Thu Dec 31 17:17:24 2009 * Hooks Results

As specified in the documentation, I tried to connect to the console:

[17:28] tee:/boot# gnt-instance console jr.nachtbrand.ch
[17:30] tee:/boot# gnt-instance console --show-cmd jr.nachtbrand.ch
ssh -q -oEscapeChar=none -oHashKnownHosts=no -oGlobalKnownHostsFile=/var/lib/ganeti/known_hosts -oUserKnownHostsFile=/dev/null -oHostKeyAlias=ganeti.schottelius.org -oBatchMode=yes -oStrictHostKeyChecking=yes -t root@tee.schottelius.org '/usr/bin/socat STDIO,echo=0,icanon=0 UNIX-CONNECT:/var/run/ganeti/kvm-hypervisor/ctrl/jr.nachtbrand.ch.serial'

The problem is that the newly debootstrapped system does not have a serial console setup.
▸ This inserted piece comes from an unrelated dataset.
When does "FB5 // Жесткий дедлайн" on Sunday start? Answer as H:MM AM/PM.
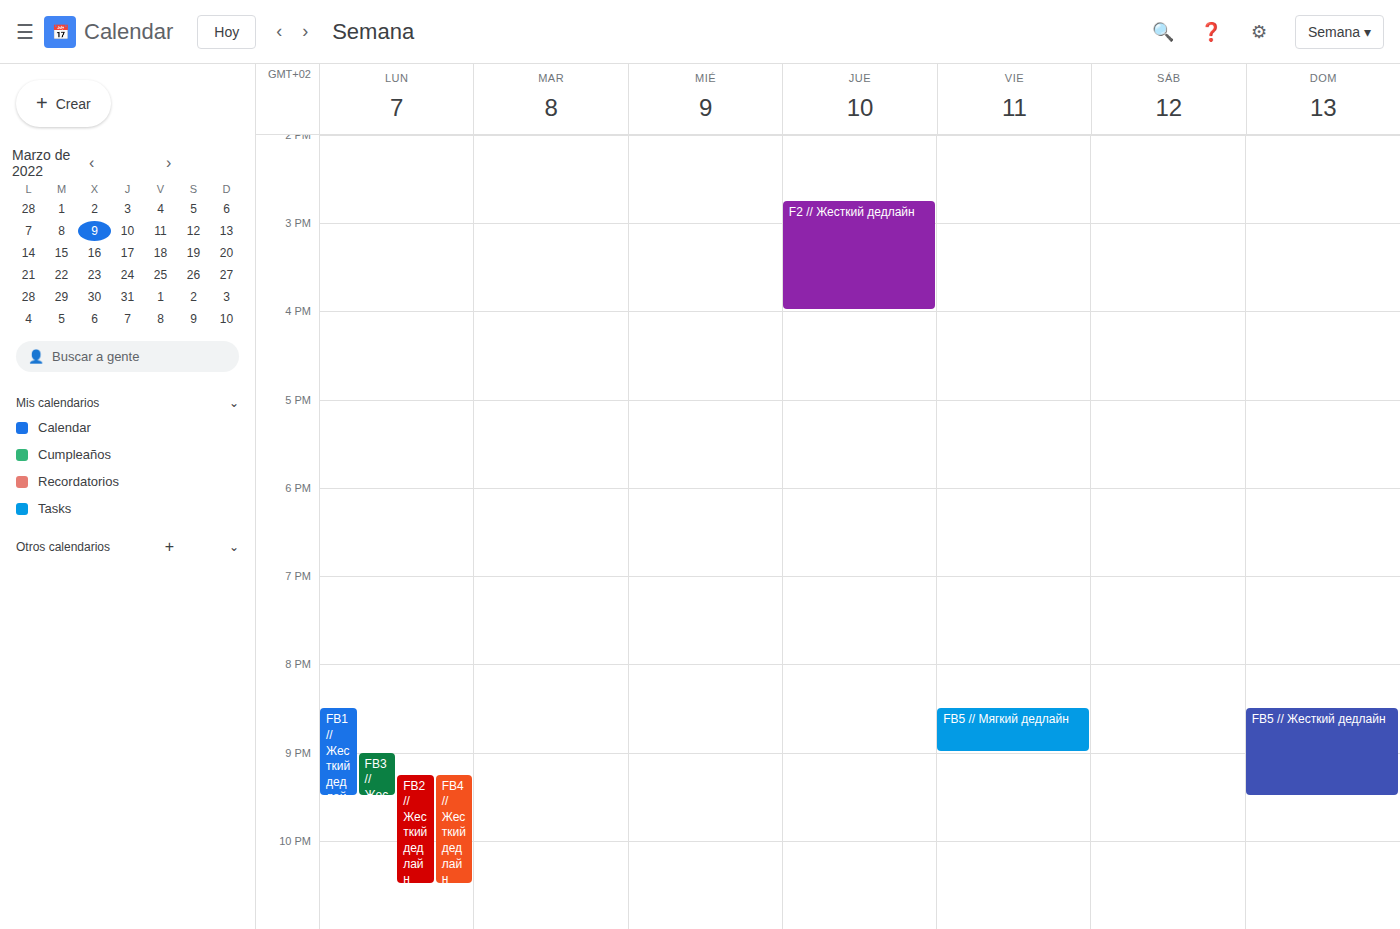
8:30 PMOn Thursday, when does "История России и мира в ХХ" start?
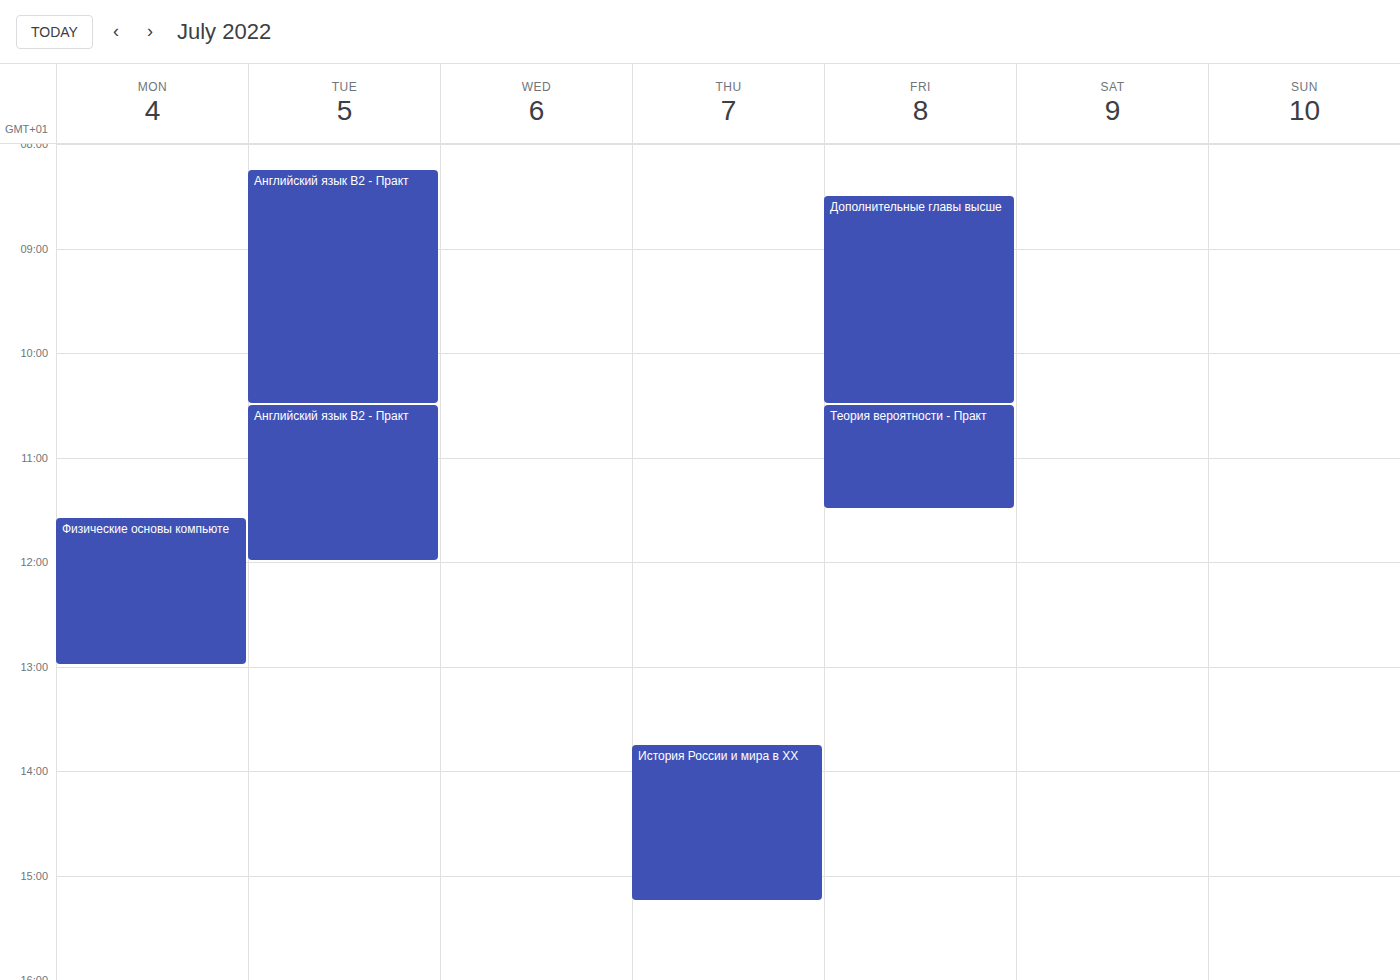
1:45 PM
As you can see, in the evening of this day I had a lot of new experiences, but no reliable running virtualisation framework. That brings me to the end of this report:

  • User mode Linux does not work reliable under some I/O load.
  • Virt-manager is absolutely not able to change the simplest parameters.
  • Virsh is unusable, if you don't want to edit XML-files.
  • Ganeti has a lot of unhandled problems and still relies very much on Xen + LVM.

As next Monday my vacation ends, I will have a look at the commercial virtualisation frameworks. For the folks of the named FOSS stuff above: Guys, you've to improve a lot, until one can call your software "good and clean software".